- Excerpted passage -
Content starts
Advertisement

Burger King and Warren Buffett under fire for Tim Hortons deal

Share

Burger King’s $11.4-billion deal for Canadian coffee-and-doughnut chain Tim Hortons Inc. — with a new headquarters in Canada — sparked calls for a boycott and criticism of billionaire Warren Buffett, who is helping to finance the merger.

The latest in a series of corporate offshore tax-reducing moves, known as inversions, also puts the Obama administration in a difficult spot as it tries to stem the flow of U.S. companies moving to countries such as Canada with lower tax rates.

“I’ve eaten my last Whopper,” Oscar G. Echeverría of Irvine vowed Tuesday in one of dozens of negative comments about the deal on Burger King’s Facebook page.

Advertisement

Alejandra Aguilar, 35, of East Los Angeles said she planned to stop going to Burger King, where she eats once or twice a month.

“If that goes through, especially if it means the loss of money and jobs in the U.S., I would definitely boycott them,” said Aguilar, who works as a distributor for a beauty company. “I would, even though I love the little burgers.”

Burger King Worldwide Inc. executives said the move to create a corporate holding company in Canada was not a tax dodge. Instead, they said, it was justified because Canada would be the new company’s largest market. They noted that Burger King would remain a stand-alone brand with its headquarters still in Miami.

The outrage over another corporation moving out of the U.S. normally would fuel President Obama’s recent efforts to tighten restrictions on inversions. But the role of Obama ally Buffett, whose firm is investing $3 billion to finance the deal, muddled the message for the administration.

Buffett has been a staunch advocate of companies and citizens paying their fair share of taxes — so much so that the administration’s proposal to force millionaires to pay the same share of their income in taxes as middle-class families is known as the Buffett Rule.

But on Tuesday, Buffett was criticized as a hypocrite even though he echoed Burger King’s comments that the move was not done to avoid paying U.S. taxes.

Advertisement

“It has to be twisting the White House in messaging and political knots,” said Chris Krueger, a Washington policy analyst with Guggenheim Securities.

“How can you hammer a deal for tax policies when the very person your signature tax policy — the Buffett Rule — is named after is involved and argues that [the deal] is not tax-motivated?” Krueger said.

“The White House cannot paint this as a black-and-white issue, and Buffett’s involvement shows that it is more like 50 shades of gray,” he said.

Burger King’s purchase of Tim Hortons, creating the world’s third-largest fast-food company, is one of the highest-profile tax inversions so far.

In such a maneuver, which is legal, a U.S. company buys a foreign competitor in a nation with a lower corporate tax rate and shifts its headquarters to that country. As inversions have gained in popularity in recent years, the Obama administration and some congressional Democrats have been pushing for new restrictions.
Content ends
- Dataset content -
Content starts
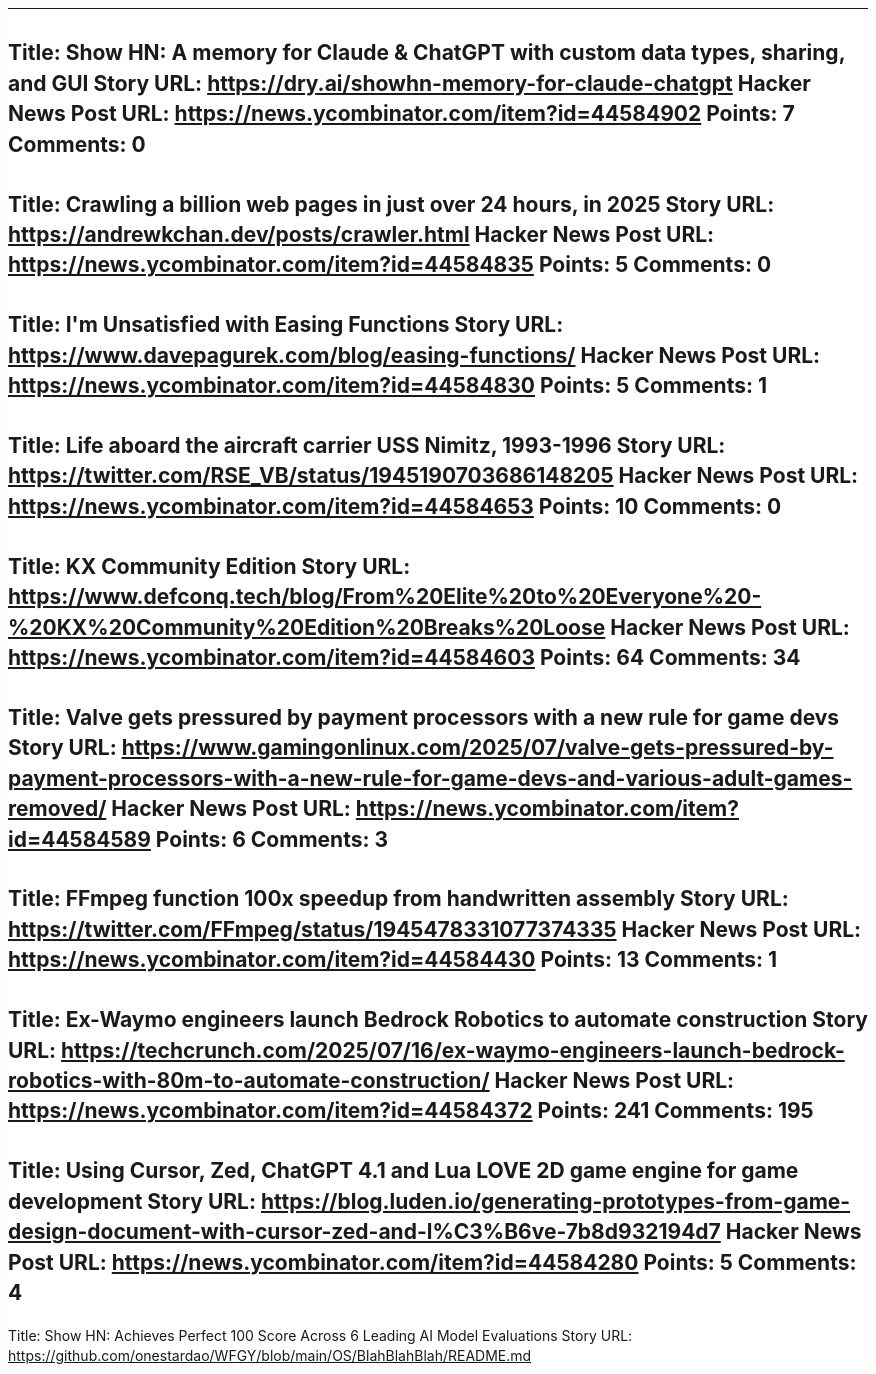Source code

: ----------------------------------------
Title: Show HN: A memory for Claude & ChatGPT with custom data types, sharing, and GUI
Story URL: https://dry.ai/showhn-memory-for-claude-chatgpt
Hacker News Post URL: https://news.ycombinator.com/item?id=44584902
Points: 7
Comments: 0
----------------------------------------
Title: Crawling a billion web pages in just over 24 hours, in 2025
Story URL: https://andrewkchan.dev/posts/crawler.html
Hacker News Post URL: https://news.ycombinator.com/item?id=44584835
Points: 5
Comments: 0
----------------------------------------
Title: I'm Unsatisfied with Easing Functions
Story URL: https://www.davepagurek.com/blog/easing-functions/
Hacker News Post URL: https://news.ycombinator.com/item?id=44584830
Points: 5
Comments: 1
----------------------------------------
Title: Life aboard the aircraft carrier USS Nimitz, 1993-1996
Story URL: https://twitter.com/RSE_VB/status/1945190703686148205
Hacker News Post URL: https://news.ycombinator.com/item?id=44584653
Points: 10
Comments: 0
----------------------------------------
Title: KX Community Edition
Story URL: https://www.defconq.tech/blog/From%20Elite%20to%20Everyone%20-%20KX%20Community%20Edition%20Breaks%20Loose
Hacker News Post URL: https://news.ycombinator.com/item?id=44584603
Points: 64
Comments: 34
----------------------------------------
Title: Valve gets pressured by payment processors with a new rule for game devs
Story URL: https://www.gamingonlinux.com/2025/07/valve-gets-pressured-by-payment-processors-with-a-new-rule-for-game-devs-and-various-adult-games-removed/
Hacker News Post URL: https://news.ycombinator.com/item?id=44584589
Points: 6
Comments: 3
----------------------------------------
Title: FFmpeg function 100x speedup from handwritten assembly
Story URL: https://twitter.com/FFmpeg/status/1945478331077374335
Hacker News Post URL: https://news.ycombinator.com/item?id=44584430
Points: 13
Comments: 1
----------------------------------------
Title: Ex-Waymo engineers launch Bedrock Robotics to automate construction
Story URL: https://techcrunch.com/2025/07/16/ex-waymo-engineers-launch-bedrock-robotics-with-80m-to-automate-construction/
Hacker News Post URL: https://news.ycombinator.com/item?id=44584372
Points: 241
Comments: 195
----------------------------------------
Title: Using Cursor, Zed, ChatGPT 4.1 and Lua LOVE 2D game engine for game development
Story URL: https://blog.luden.io/generating-prototypes-from-game-design-document-with-cursor-zed-and-l%C3%B6ve-7b8d932194d7
Hacker News Post URL: https://news.ycombinator.com/item?id=44584280
Points: 5
Comments: 4
----------------------------------------
Title: Show HN: Achieves Perfect 100 Score Across 6 Leading AI Model Evaluations
Story URL: https://github.com/onestardao/WFGY/blob/main/OS/BlahBlahBlah/README.md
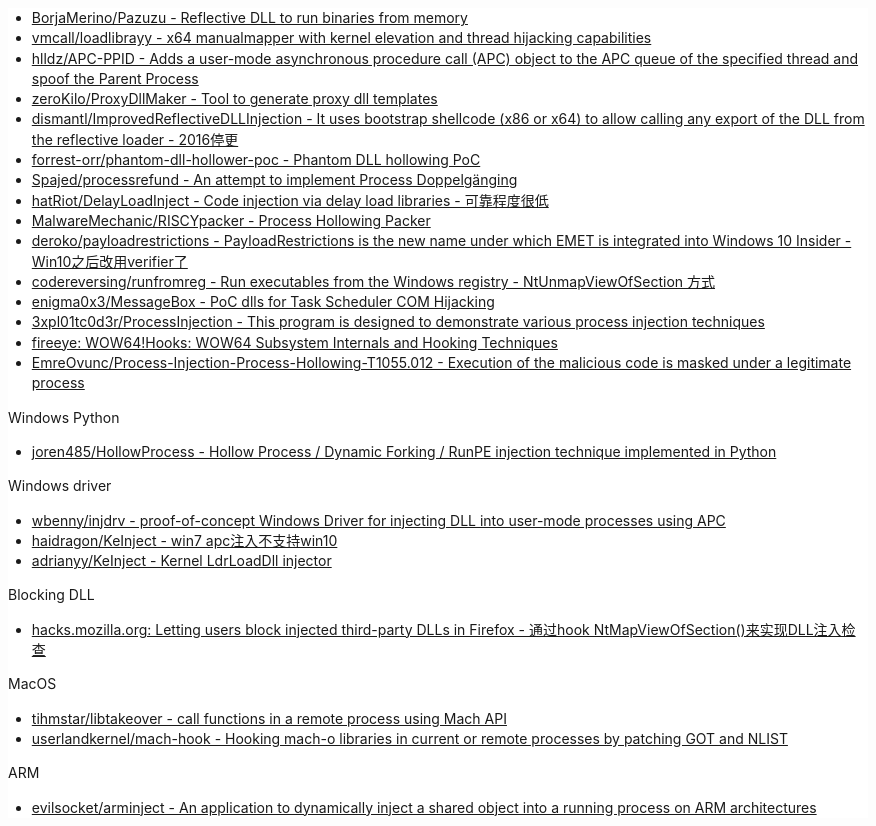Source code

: * [BorjaMerino/Pazuzu - Reflective DLL to run binaries from memory](https://github.com/BorjaMerino/Pazuzu)
* [vmcall/loadlibrayy - x64 manualmapper with kernel elevation and thread hijacking capabilities](https://github.com/vmcall/loadlibrayy)
* [hlldz/APC-PPID - Adds a user-mode asynchronous procedure call (APC) object to the APC queue of the specified thread and spoof the Parent Process](https://github.com/hlldz/APC-PPID)
* [zeroKilo/ProxyDllMaker - Tool to generate proxy dll templates](https://github.com/zeroKilo/ProxyDllMaker)
* [dismantl/ImprovedReflectiveDLLInjection - It uses bootstrap shellcode (x86 or x64) to allow calling any export of the DLL from the reflective loader - 2016停更](https://github.com/dismantl/ImprovedReflectiveDLLInjection)
* [forrest-orr/phantom-dll-hollower-poc - Phantom DLL hollowing PoC](https://github.com/forrest-orr/phantom-dll-hollower-poc)
* [Spajed/processrefund - An attempt to implement Process Doppelgänging](https://github.com/Spajed/processrefund)
* [hatRiot/DelayLoadInject - Code injection via delay load libraries - 可靠程度很低](https://github.com/hatRiot/DelayLoadInject)
* [MalwareMechanic/RISCYpacker - Process Hollowing Packer](https://github.com/MalwareMechanic/RISCYpacker)
* [deroko/payloadrestrictions - PayloadRestrictions is the new name under which EMET is integrated into Windows 10 Insider - Win10之后改用verifier了](https://github.com/deroko/payloadrestrictions)
* [codereversing/runfromreg - Run executables from the Windows registry - NtUnmapViewOfSection 方式](https://github.com/codereversing/runfromreg)
* [enigma0x3/MessageBox - PoC dlls for Task Scheduler COM Hijacking](https://github.com/enigma0x3/MessageBox)
* [3xpl01tc0d3r/ProcessInjection - This program is designed to demonstrate various process injection techniques](https://github.com/3xpl01tc0d3r/ProcessInjection)
* [fireeye: WOW64!Hooks: WOW64 Subsystem Internals and Hooking Techniques](https://www.fireeye.com/blog/threat-research/2020/11/wow64-subsystem-internals-and-hooking-techniques.html)
* [EmreOvunc/Process-Injection-Process-Hollowing-T1055.012 - Execution of the malicious code is masked under a legitimate process](https://github.com/EmreOvunc/Process-Injection-Process-Hollowing-T1055.012)

Windows Python

* [joren485/HollowProcess - Hollow Process / Dynamic Forking / RunPE injection technique implemented in Python](https://github.com/joren485/HollowProcess)

Windows driver

* [wbenny/injdrv - proof-of-concept Windows Driver for injecting DLL into user-mode processes using APC](https://github.com/wbenny/injdrv)
* [haidragon/KeInject - win7 apc注入不支持win10](https://github.com/haidragon/KeInject)
* [adrianyy/KeInject - Kernel LdrLoadDll injector](https://github.com/adrianyy/KeInject)

Blocking DLL

* [hacks.mozilla.org: Letting users block injected third-party DLLs in Firefox - 通过hook NtMapViewOfSection()来实现DLL注入检查](https://hacks.mozilla.org/2023/03/letting-users-block-injected-third-party-dlls-in-firefox/)

MacOS

* [tihmstar/libtakeover - call functions in a remote process using Mach API](https://github.com/tihmstar/libtakeover)
* [userlandkernel/mach-hook - Hooking mach-o libraries in current or remote processes by patching GOT and NLIST](https://github.com/userlandkernel/mach-hook)

ARM

* [evilsocket/arminject - An application to dynamically inject a shared object into a running process on ARM architectures](https://github.com/evilsocket/arminject)



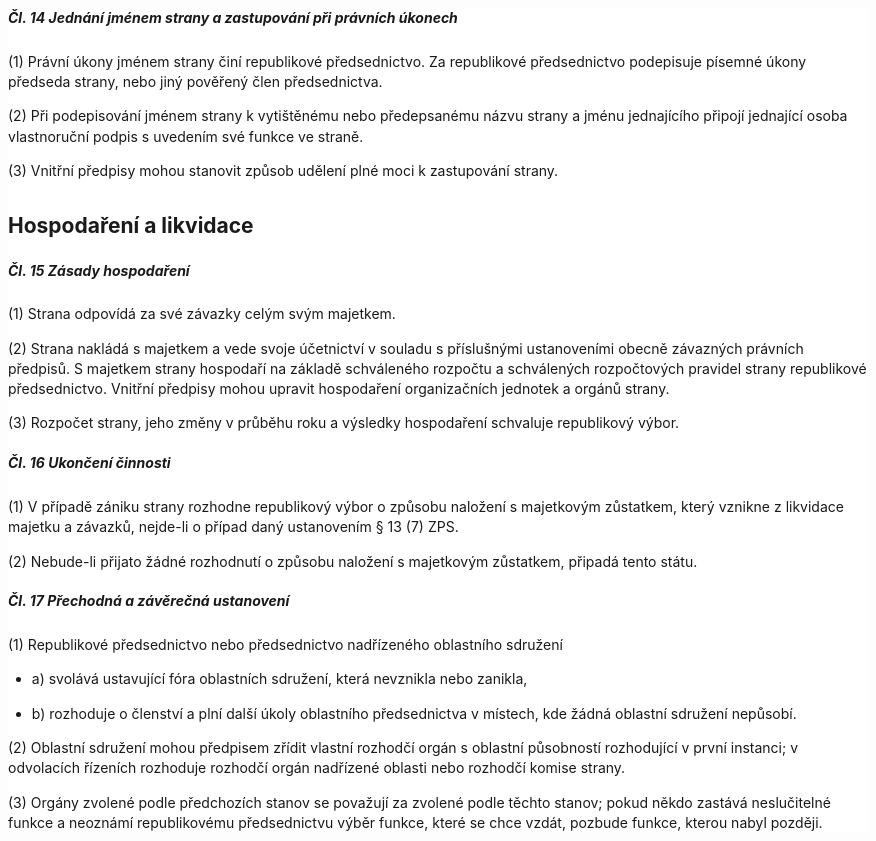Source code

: ##### Čl. 14 Jednání jménem strany a zastupování při právních úkonech
(1) Právní úkony jménem strany činí republikové předsednictvo. Za republikové předsednictvo podepisuje písemné úkony předseda strany, nebo jiný pověřený člen předsednictva.

(2) Při podepisování jménem strany k vytištěnému nebo předepsanému názvu strany a jménu jednajícího připojí jednající osoba vlastnoruční podpis s uvedením své funkce ve straně.

(3) Vnitřní předpisy mohou stanovit způsob udělení plné moci k zastupování strany.

## Hospodaření a likvidace

##### Čl. 15 Zásady hospodaření

(1) Strana odpovídá za své závazky celým svým majetkem.

(2) Strana nakládá s majetkem a vede svoje účetnictví v souladu s příslušnými ustanoveními obecně závazných právních předpisů. S majetkem strany hospodaří na základě schváleného rozpočtu a schválených rozpočtových pravidel strany republikové předsednictvo. Vnitřní předpisy mohou upravit hospodaření organizačních jednotek a orgánů strany.

(3) Rozpočet strany, jeho změny v průběhu roku a výsledky hospodaření schvaluje republikový výbor.

##### Čl. 16 Ukončení činnosti

(1) V případě zániku strany rozhodne republikový výbor o způsobu naložení s majetkovým zůstatkem, který vznikne z likvidace majetku a závazků, nejde-li o případ daný ustanovením § 13 (7) ZPS.

(2) Nebude-li přijato žádné rozhodnutí o způsobu naložení s majetkovým zůstatkem, připadá tento státu.

##### Čl. 17 Přechodná a závěrečná ustanovení

(1) Republikové předsednictvo nebo předsednictvo nadřízeného oblastního sdružení

*  a) svolává ustavující fóra oblastních sdružení, která nevznikla nebo zanikla,

*  b) rozhoduje o členství a plní další úkoly oblastního předsednictva v místech, kde žádná oblastní sdružení nepůsobí.

(2) Oblastní sdružení mohou předpisem zřídit vlastní rozhodčí orgán s oblastní působností rozhodující v první instanci; v odvolacích řízeních rozhoduje rozhodčí orgán nadřízené oblasti nebo rozhodčí komise strany.

(3) Orgány zvolené podle předchozích stanov se považují za zvolené podle těchto stanov; pokud někdo zastává neslučitelné funkce a neoznámí republikovému předsednictvu výběr funkce, které se chce vzdát, pozbude funkce, kterou nabyl později.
Content ends
- Request 1 -
Set down verbatim the portion of the article on the Burger King and Tim Hortons deal that opens with the words containing "But on Tuesday, Buffett" and closes with "paying U.S. taxes.".
- Request 2 -
State whether each statement agrees with the article on the Burger King and Tim Hortons deal. Answer yes or no, and quote the deciding words of the article.
(a) Buffett's firm is investing $3 billion to finance the deal.
(b) Burger King's headquarters would move out of Miami.
(c) Alejandra Aguilar eats at Burger King once a week.
The records above have no connection to the article on the Burger King and Tim Hortons deal.

- Answer box 1 -
But on Tuesday, Buffett was criticized as a hypocrite even though he echoed Burger King’s comments that the move was not done to avoid paying U.S. taxes.

- Answer box 2 -
(a) Yes: "whose firm is investing $3 billion to finance the deal"
(b) No: "Burger King would remain a stand-alone brand with its headquarters still in Miami"
(c) No: "where she eats once or twice a month"